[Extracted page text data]

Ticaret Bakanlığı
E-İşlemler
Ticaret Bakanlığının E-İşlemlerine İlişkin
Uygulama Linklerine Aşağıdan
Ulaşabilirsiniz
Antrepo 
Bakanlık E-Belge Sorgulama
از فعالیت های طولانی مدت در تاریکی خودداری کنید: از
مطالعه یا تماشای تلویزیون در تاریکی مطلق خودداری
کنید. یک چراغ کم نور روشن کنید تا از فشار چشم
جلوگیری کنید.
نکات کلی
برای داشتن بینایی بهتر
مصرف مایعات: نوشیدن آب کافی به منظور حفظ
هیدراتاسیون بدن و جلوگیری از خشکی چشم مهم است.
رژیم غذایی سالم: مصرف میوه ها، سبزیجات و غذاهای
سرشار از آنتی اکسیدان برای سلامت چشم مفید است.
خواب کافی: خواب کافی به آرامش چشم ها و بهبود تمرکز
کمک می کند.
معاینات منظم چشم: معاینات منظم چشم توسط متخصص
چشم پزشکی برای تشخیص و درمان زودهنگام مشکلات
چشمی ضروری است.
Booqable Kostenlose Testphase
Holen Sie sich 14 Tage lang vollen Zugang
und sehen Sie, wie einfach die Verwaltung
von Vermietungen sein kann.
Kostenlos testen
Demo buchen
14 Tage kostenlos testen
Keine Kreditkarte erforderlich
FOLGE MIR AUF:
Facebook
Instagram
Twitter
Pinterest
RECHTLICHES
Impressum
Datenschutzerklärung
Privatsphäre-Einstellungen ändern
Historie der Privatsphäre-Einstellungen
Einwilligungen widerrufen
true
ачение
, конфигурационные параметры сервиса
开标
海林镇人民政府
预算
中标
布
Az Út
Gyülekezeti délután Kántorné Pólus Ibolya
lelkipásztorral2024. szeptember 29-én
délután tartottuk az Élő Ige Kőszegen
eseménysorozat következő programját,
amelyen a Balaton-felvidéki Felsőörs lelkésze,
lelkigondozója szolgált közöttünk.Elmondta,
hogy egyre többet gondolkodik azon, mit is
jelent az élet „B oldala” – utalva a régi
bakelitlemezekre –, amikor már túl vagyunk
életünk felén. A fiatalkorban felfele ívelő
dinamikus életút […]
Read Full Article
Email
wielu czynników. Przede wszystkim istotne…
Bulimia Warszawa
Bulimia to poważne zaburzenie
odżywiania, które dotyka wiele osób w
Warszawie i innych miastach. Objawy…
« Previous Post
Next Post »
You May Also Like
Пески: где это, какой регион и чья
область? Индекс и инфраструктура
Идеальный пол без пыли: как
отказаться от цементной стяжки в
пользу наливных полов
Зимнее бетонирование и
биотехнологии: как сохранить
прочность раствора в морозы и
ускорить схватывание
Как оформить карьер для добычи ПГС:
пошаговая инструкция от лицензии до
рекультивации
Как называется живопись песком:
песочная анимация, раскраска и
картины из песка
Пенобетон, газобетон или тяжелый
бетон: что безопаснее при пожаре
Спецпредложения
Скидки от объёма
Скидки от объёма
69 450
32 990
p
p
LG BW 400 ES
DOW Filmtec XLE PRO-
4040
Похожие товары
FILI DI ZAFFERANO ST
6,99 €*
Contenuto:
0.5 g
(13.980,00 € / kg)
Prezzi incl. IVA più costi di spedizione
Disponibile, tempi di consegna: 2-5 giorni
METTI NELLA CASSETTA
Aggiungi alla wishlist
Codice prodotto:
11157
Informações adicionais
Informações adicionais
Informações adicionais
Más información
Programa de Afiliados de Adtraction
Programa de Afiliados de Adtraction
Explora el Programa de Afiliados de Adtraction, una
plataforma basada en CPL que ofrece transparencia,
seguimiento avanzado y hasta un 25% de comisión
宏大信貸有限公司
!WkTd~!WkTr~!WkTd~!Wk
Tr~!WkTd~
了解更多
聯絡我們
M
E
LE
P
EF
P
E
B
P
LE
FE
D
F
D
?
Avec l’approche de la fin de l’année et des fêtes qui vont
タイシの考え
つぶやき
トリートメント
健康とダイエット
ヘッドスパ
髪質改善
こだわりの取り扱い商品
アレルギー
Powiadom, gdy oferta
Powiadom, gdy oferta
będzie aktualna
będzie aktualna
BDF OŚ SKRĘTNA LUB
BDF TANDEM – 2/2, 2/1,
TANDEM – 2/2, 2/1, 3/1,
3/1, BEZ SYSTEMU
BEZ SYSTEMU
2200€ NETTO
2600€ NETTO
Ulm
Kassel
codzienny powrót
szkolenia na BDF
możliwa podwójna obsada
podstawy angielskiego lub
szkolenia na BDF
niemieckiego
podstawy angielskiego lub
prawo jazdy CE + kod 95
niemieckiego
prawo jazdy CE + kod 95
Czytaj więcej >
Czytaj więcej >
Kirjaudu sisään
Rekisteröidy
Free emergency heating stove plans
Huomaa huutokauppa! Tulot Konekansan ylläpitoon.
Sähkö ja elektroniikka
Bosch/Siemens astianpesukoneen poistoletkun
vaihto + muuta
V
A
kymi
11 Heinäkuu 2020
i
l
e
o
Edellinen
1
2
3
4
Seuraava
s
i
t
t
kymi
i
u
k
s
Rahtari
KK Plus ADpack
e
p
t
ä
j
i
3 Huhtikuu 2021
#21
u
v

**WORK TO COMPLETE:** Exactly as they stand above, repeat all the records.

**EXERCISE RESPONSE:**
Ticaret Bakanlığı
E-İşlemler
Ticaret Bakanlığının E-İşlemlerine İlişkin
Uygulama Linklerine Aşağıdan
Ulaşabilirsiniz
Antrepo 
Bakanlık E-Belge Sorgulama
از فعالیت های طولانی مدت در تاریکی خودداری کنید: از
مطالعه یا تماشای تلویزیون در تاریکی مطلق خودداری
کنید. یک چراغ کم نور روشن کنید تا از فشار چشم
جلوگیری کنید.
نکات کلی
برای داشتن بینایی بهتر
مصرف مایعات: نوشیدن آب کافی به منظور حفظ
هیدراتاسیون بدن و جلوگیری از خشکی چشم مهم است.
رژیم غذایی سالم: مصرف میوه ها، سبزیجات و غذاهای
سرشار از آنتی اکسیدان برای سلامت چشم مفید است.
خواب کافی: خواب کافی به آرامش چشم ها و بهبود تمرکز
کمک می کند.
معاینات منظم چشم: معاینات منظم چشم توسط متخصص
چشم پزشکی برای تشخیص و درمان زودهنگام مشکلات
چشمی ضروری است.
Booqable Kostenlose Testphase
Holen Sie sich 14 Tage lang vollen Zugang
und sehen Sie, wie einfach die Verwaltung
von Vermietungen sein kann.
Kostenlos testen
Demo buchen
14 Tage kostenlos testen
Keine Kreditkarte erforderlich
FOLGE MIR AUF:
Facebook
Instagram
Twitter
Pinterest
RECHTLICHES
Impressum
Datenschutzerklärung
Privatsphäre-Einstellungen ändern
Historie der Privatsphäre-Einstellungen
Einwilligungen widerrufen
true
ачение
, конфигурационные параметры сервиса
开标
海林镇人民政府
预算
中标
布
Az Út
Gyülekezeti délután Kántorné Pólus Ibolya
lelkipásztorral2024. szeptember 29-én
délután tartottuk az Élő Ige Kőszegen
eseménysorozat következő programját,
amelyen a Balaton-felvidéki Felsőörs lelkésze,
lelkigondozója szolgált közöttünk.Elmondta,
hogy egyre többet gondolkodik azon, mit is
jelent az élet „B oldala” – utalva a régi
bakelitlemezekre –, amikor már túl vagyunk
életünk felén. A fiatalkorban felfele ívelő
dinamikus életút […]
Read Full Article
Email
wielu czynników. Przede wszystkim istotne…
Bulimia Warszawa
Bulimia to poważne zaburzenie
odżywiania, które dotyka wiele osób w
Warszawie i innych miastach. Objawy…
« Previous Post
Next Post »
You May Also Like
Пески: где это, какой регион и чья
область? Индекс и инфраструктура
Идеальный пол без пыли: как
отказаться от цементной стяжки в
пользу наливных полов
Зимнее бетонирование и
биотехнологии: как сохранить
прочность раствора в морозы и
ускорить схватывание
Как оформить карьер для добычи ПГС:
пошаговая инструкция от лицензии до
рекультивации
Как называется живопись песком:
песочная анимация, раскраска и
картины из песка
Пенобетон, газобетон или тяжелый
бетон: что безопаснее при пожаре
Спецпредложения
Скидки от объёма
Скидки от объёма
69 450
32 990
p
p
LG BW 400 ES
DOW Filmtec XLE PRO-
4040
Похожие товары
FILI DI ZAFFERANO ST
6,99 €*
Contenuto:
0.5 g
(13.980,00 € / kg)
Prezzi incl. IVA più costi di spedizione
Disponibile, tempi di consegna: 2-5 giorni
METTI NELLA CASSETTA
Aggiungi alla wishlist
Codice prodotto:
11157
Informações adicionais
Informações adicionais
Informações adicionais
Más información
Programa de Afiliados de Adtraction
Programa de Afiliados de Adtraction
Explora el Programa de Afiliados de Adtraction, una
plataforma basada en CPL que ofrece transparencia,
seguimiento avanzado y hasta un 25% de comisión
宏大信貸有限公司
!WkTd~!WkTr~!WkTd~!Wk
Tr~!WkTd~
了解更多
聯絡我們
M
E
LE
P
EF
P
E
B
P
LE
FE
D
F
D
?
Avec l’approche de la fin de l’année et des fêtes qui vont
タイシの考え
つぶやき
トリートメント
健康とダイエット
ヘッドスパ
髪質改善
こだわりの取り扱い商品
アレルギー
Powiadom, gdy oferta
Powiadom, gdy oferta
będzie aktualna
będzie aktualna
BDF OŚ SKRĘTNA LUB
BDF TANDEM – 2/2, 2/1,
TANDEM – 2/2, 2/1, 3/1,
3/1, BEZ SYSTEMU
BEZ SYSTEMU
2200€ NETTO
2600€ NETTO
Ulm
Kassel
codzienny powrót
szkolenia na BDF
możliwa podwójna obsada
podstawy angielskiego lub
szkolenia na BDF
niemieckiego
podstawy angielskiego lub
prawo jazdy CE + kod 95
niemieckiego
prawo jazdy CE + kod 95
Czytaj więcej >
Czytaj więcej >
Kirjaudu sisään
Rekisteröidy
Free emergency heating stove plans
Huomaa huutokauppa! Tulot Konekansan ylläpitoon.
Sähkö ja elektroniikka
Bosch/Siemens astianpesukoneen poistoletkun
vaihto + muuta
V
A
kymi
11 Heinäkuu 2020
i
l
e
o
Edellinen
1
2
3
4
Seuraava
s
i
t
t
kymi
i
u
k
s
Rahtari
KK Plus ADpack
e
p
t
ä
j
i
3 Huhtikuu 2021
#21
u
v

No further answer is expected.